_Problem requirements_. Lines containing the word "sustentabilidade" are the ones to copy from the records below.

_Data section_.
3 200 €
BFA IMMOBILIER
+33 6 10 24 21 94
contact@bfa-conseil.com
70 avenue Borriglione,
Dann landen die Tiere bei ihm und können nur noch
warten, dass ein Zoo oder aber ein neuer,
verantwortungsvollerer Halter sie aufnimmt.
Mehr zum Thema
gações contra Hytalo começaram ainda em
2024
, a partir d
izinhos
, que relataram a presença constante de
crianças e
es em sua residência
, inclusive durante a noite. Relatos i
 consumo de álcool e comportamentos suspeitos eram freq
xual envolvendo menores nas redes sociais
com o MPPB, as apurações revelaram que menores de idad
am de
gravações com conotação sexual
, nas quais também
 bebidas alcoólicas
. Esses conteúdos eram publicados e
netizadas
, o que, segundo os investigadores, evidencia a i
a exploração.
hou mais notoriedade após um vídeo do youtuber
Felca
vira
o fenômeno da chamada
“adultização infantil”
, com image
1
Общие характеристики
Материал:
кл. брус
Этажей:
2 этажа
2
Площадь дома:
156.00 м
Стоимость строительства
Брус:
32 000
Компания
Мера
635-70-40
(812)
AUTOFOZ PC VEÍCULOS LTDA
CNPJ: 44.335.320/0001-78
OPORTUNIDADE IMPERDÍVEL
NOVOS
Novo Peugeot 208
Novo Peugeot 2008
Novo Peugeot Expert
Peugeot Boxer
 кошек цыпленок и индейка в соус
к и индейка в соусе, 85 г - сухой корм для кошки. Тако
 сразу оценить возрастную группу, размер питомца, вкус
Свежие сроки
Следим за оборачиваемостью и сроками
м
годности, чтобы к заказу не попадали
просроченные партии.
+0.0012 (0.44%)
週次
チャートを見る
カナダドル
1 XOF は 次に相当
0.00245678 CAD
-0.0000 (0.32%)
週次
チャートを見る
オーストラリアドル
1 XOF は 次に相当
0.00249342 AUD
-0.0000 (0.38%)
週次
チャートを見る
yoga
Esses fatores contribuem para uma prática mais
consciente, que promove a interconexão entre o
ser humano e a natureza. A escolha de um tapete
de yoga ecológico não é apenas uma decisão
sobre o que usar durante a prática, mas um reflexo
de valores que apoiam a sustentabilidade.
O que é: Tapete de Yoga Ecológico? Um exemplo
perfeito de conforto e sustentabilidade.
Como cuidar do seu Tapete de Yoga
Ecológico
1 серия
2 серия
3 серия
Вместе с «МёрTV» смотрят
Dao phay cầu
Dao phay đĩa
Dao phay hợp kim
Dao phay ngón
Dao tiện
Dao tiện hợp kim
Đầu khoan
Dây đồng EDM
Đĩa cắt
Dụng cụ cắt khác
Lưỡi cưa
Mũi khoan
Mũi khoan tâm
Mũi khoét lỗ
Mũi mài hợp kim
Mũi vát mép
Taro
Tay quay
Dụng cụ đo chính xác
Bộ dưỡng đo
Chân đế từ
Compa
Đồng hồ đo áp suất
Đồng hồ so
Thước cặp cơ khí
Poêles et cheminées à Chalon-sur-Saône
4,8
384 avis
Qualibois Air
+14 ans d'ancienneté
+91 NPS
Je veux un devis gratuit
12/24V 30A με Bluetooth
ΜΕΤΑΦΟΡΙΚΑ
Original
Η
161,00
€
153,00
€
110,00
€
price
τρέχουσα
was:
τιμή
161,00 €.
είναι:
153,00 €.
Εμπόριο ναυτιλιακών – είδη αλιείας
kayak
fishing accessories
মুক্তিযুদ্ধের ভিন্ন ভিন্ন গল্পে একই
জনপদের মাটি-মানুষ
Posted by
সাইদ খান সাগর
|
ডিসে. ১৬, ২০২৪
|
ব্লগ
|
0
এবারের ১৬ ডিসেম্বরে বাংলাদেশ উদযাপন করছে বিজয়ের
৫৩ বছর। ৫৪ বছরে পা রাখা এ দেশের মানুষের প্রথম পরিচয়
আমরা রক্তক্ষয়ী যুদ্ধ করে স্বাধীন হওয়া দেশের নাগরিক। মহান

_Response_.
de valores que apoiam a sustentabilidade.
perfeito de conforto e sustentabilidade.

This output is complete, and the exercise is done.